Linda Lipsen, chief executive officer of the American Association for Justice, which represents trial lawyers, said in an interview that Brill’s article correctly focuses on health- care costs. Brill opposes the limits on malpractice suits advocated by some conservatives. Yet Lipsen takes issue with his more moderate call for a “safe harbor” standard that would require a defendant — a hospital or a doctor — to demonstrate that care was within the bounds of accepted medical practice.
“This would preclude some people who’re injured or killed being able to get to court,” Lipsen says. “Each case has its individual practices.”
The pharmaceutical industry insists that drugs account for less than 10 percent of health-care costs, are rising at a slow clip and that bargaining by big-bulk purchasers creates a genuine market system.
The administration argues that the Affordable Care Act will significantly reduce costs; Republicans on Capitol Hill dismiss the arguments in Medicare’s favor.
If all this were true, the system would be fine. It isn’t. Three-fifths of U.S. bankruptcies are caused by medical bills. There is little procedure or price transparency; it’s difficult to check a physician’s record or the performance of drugs and treatments.
Pharmaceutical and medical-device companies, according to Brill, “regularly put clauses in sales contracts prohibiting hospitals from sharing information about what they pay and discounts they get.”
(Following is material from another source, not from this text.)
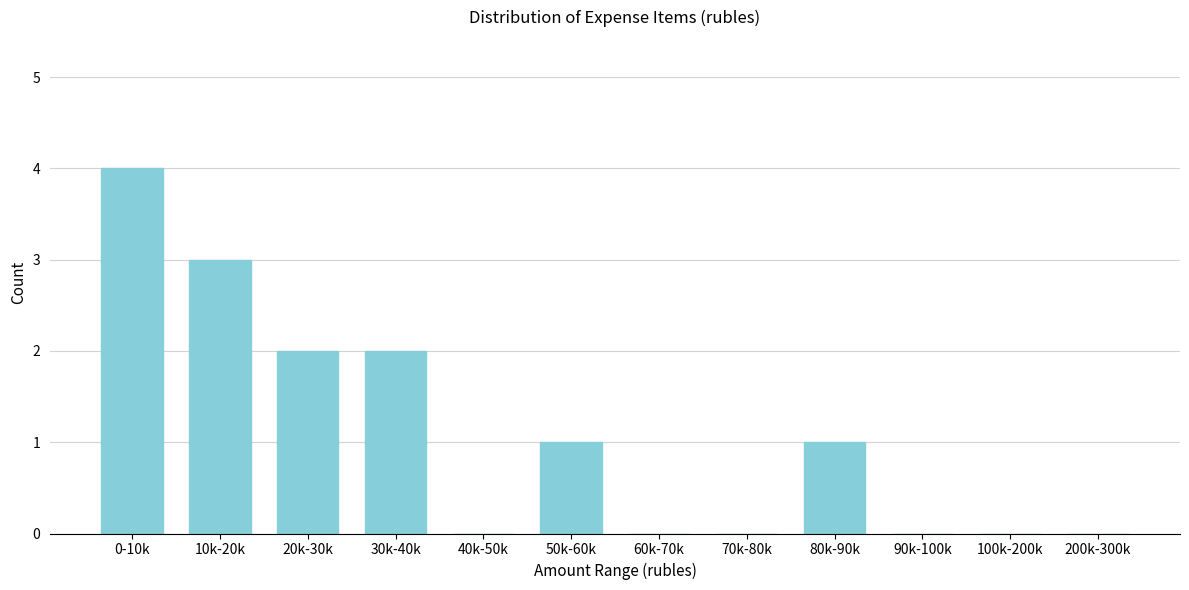

Reading left to right, what are all the values shown in this chart?

0-10k=4	10k-20k=3	20k-30k=2	30k-40k=2	40k-50k=0	50k-60k=1	60k-70k=0	70k-80k=0	80k-90k=1	90k-100k=0	100k-200k=0	200k-300k=0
• A woman enters a Connecticut hospital with chest pains. She is examined and is released after four hours once it has been determined there is nothing wrong. The bill: $21,000.
• A monthlong stay in a Dallas hospital for treatment of pneumonia cost more than $474,000, less than 20 percent of which was covered by insurance.
• The CEOs of hospitals affiliated with universities make three times more than the president of their university systems.
• Medical device makers, who are angry about the small tax imposed by Obamacare, are producing returns of 15 percent or more. So are drug companies that charge about a 50 percent premium to patients in the U.S.
• Medicare is prohibited by Congress from using its leverage to bargain for better prescription-drug prices or to use “comparative effectiveness” tests in approving drugs or procedures.
The trial lawyers are right that the impact of malpractice suits is exaggerated; Texas has enacted one of the toughest limits on them and it hasn’t really driven down overall costs. In fact, the threat of litigation is often used as an excuse to perform profitable procedures. Still, something like the safe harbor standard could make some difference and eliminate a distracting argument.
Medicare gets whacked a lot these days by politicians. Brill demonstrates that the program is more cost-effective. Rather than raising the eligibility age for benefits, he says, lowering the age limit and allowing more people to qualify would decrease health-care costs.
Obama’s health-care law guarantees that a lot more Americans will have health insurance — a good thing — but the administration is on shakier ground when it contends that the measure will curb costs.
Overall, the system is predicated on a nebulous assumption that there is a real marketplace affected by supply and demand. That’s largely a myth. Consuming health care isn’t the same as purchasing shoes or a car: If you go to the emergency room or are diagnosed with cancer, you’re not likely to bargain-shop.
The system’s big stakeholders have well-connected lobbyists, are important campaign contributors or forces in their communities.
They react to articles such as Brill’s, but really aren’t much worried. They are rich, powerful and protected.
Albert R. Hunt is a Bloomberg View columnist.